At oral arguments on Tuesday, the nine justices will, for the first time in nearly 70 years, try to interpret whether the Second Amendment provides an individual right to own firearms or only the right of a state to keep a militia without federal interference.
The law at issue before the court is a handgun ban in Washington, D.C. The ban, considered the most restrictive in any major American city, also requires rifles and shotguns to be kept disassembled or equipped with a trigger lock, which critics of the measure say makes them less useful for self-defense during home invasions. The law is being challenged by a security guard, Dick Heller, who wants to be able to keep a handgun at home.
In most states, law-abiding adults face few impediments to gun ownership. But in some metropolitan areas, including New York, licensing requirements are strict. Such municipal laws would come under scrutiny if the Supreme Court struck down the Washington ban as violating the Second Amendment.
“I can guarantee that if we win this, New York’s laws will be challenged,” a lawyer who is representing Mr. Heller, Robert Levy of the Cato Institute, said.
Mr. Levy, who has financed Mr. Heller’s suit, said he currently has no plan to bring a similar suit challenging New York City’s gun regulations. New York does not have an outright ban on handguns, but the city gives the police department discretion in deciding to grant handgun permits, preventing many law-abiding citizens from keeping one at home. For advocates of gun rights, a Supreme Court decision that says the Second Amendment provides an individual right to keep guns does not necessarily mean victory. Legal experts say the federal high court could decide that even if such a right under the Second Amendment does exist, it is tempered by the government’s interest in regulations meant to minimize violence. Subsequent courts could decide that restrictions such as Washington’s or New York’s, as well as federal laws banning certain types of firearms, are all reasonable, even in light of an individual right under the Second Amendment.
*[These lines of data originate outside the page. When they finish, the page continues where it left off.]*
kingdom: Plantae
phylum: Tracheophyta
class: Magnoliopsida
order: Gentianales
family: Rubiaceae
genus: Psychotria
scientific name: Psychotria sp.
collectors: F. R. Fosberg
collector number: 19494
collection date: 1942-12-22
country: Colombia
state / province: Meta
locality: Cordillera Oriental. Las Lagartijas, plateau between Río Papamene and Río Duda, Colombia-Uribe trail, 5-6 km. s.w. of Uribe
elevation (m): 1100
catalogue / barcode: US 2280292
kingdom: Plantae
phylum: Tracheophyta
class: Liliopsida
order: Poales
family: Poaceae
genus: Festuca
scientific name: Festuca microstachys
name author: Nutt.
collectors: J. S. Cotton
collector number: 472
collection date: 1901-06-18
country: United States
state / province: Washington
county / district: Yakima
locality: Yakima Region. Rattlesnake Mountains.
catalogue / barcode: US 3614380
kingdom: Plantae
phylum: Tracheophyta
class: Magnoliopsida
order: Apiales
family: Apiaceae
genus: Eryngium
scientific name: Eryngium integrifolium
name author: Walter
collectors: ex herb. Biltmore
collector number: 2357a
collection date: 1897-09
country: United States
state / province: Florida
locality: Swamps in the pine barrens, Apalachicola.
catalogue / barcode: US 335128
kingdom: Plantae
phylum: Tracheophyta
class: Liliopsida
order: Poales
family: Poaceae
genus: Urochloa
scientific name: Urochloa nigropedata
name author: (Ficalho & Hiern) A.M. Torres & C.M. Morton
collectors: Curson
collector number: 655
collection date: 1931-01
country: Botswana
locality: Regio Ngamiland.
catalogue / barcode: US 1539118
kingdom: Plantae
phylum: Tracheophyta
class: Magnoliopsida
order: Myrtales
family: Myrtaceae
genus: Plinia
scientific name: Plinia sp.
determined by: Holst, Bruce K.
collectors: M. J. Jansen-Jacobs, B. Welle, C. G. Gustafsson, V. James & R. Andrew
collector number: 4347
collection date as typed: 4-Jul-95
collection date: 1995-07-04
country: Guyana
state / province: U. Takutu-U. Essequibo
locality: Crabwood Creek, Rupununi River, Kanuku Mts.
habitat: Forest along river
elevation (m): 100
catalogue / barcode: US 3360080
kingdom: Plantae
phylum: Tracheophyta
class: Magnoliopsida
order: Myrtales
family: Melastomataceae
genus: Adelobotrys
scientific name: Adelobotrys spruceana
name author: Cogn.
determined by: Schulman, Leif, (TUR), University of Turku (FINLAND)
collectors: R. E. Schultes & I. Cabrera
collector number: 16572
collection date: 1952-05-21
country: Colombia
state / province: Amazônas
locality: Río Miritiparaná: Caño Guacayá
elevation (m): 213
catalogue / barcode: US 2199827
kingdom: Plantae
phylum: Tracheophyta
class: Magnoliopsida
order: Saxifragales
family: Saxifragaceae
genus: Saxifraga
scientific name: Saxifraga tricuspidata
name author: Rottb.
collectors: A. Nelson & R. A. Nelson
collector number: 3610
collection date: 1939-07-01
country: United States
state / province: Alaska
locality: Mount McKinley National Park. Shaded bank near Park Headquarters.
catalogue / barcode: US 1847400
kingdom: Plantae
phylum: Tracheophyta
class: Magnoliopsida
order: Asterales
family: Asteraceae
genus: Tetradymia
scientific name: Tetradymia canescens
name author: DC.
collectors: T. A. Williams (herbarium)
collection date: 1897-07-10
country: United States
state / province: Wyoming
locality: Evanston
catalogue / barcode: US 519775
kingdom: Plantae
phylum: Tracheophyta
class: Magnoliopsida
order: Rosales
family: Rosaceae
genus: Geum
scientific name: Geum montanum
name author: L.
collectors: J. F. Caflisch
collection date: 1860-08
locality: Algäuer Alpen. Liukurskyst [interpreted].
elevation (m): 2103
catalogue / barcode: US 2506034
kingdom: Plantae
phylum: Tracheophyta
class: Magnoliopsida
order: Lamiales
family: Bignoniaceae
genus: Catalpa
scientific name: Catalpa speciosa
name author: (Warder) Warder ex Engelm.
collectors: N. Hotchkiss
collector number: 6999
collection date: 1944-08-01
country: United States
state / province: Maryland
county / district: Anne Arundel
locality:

Whether courts will give more deference to state and municipal gun control laws than to a federal gun control law, such as the district’s handgun ban, is also an open question.
District of Columbia v. Heller has attracted many friend of the court briefs, including some from New York officials. Attorney General Cuomo and New York City’s law department are backing Washington’s handgun ban, as are the district attorneys of Brooklyn, the Bronx, Manhattan, and Queens.
Neither Senator Clinton nor Senator Obama, both candidates for the Democratic presidential nomination, signed on to any briefs. Senator McCain, along with 54 other senators, has asked the Supreme Court to affirm a lower court ruling that struck down the Washington ban.